Bioluminescence is the result of a biochemical reaction and is the science behind Hygiena ATP detection tests. The reaction includes the following elements:

  • Luciferin /Luciferase -naturally occurring in fireflies
  • Adenosine triphosphate (ATP) – the energy molecule of all living organisms
  • Oxygen- a catalyst

Luciferin /Luciferase + ATP + O2 == == Light output

The reaction occurs in two steps:

  1.  The substrate combines with ATP and oxygen, which is controlled by the enzyme.
  2. The chemical energy in step 1 excites a specific molecule (the combination of Luciferin and Luciferase). The result is decay which is manifested as photon emission, or light production. The light is simply a byproduct of the chemical reaction and does not depend on light.

Are there any studies or white papers on ATP testing?

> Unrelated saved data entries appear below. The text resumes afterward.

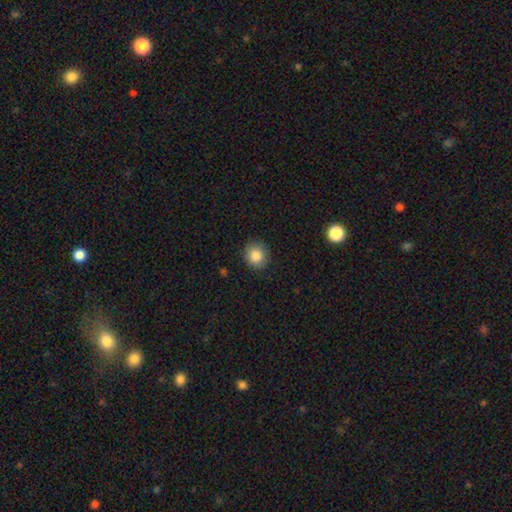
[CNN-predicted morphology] Q: Smooth or featured?
A: smooth (86%); runner-up: star or artifact (9%)
Q: How rounded?
A: round (87%); runner-up: in between (12%)
Q: Merging?
A: none (89%); runner-up: minor disturbance (8%)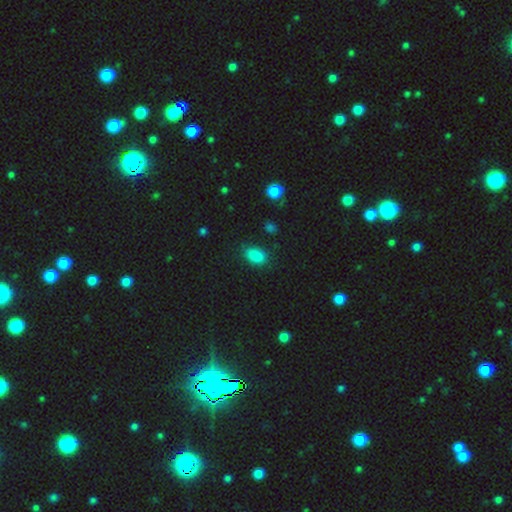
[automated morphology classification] type=smooth (86%); roundness=in between (89%); merging=none (80%).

Download a full report of published studies featuring ATP testing here: ATP Cleaning Verification Published Study Summaries . Studies by the CDC and other non-governmental institutions have recommended ATP testing as way to verify cleaning of the healthcare environment and endoscope reprocessing. A 5-year study of two UK hospitals (North Tees and Hartlepool) using Hygiena’s system was released in December 2012. This study shows how using ATP monitoring improved hospital cleanliness and reduced C. diff infections more than 35%. ATP testing has been the industry standard for food and beverage processors for many decades. Silliker Laboratories, the leading international food testing and safety laboratory, conducted an independent study comparing five commercial ATP systems. This study found that Hygiena’s products offer superior linearity, sensitivity, repeatability, and accuracy.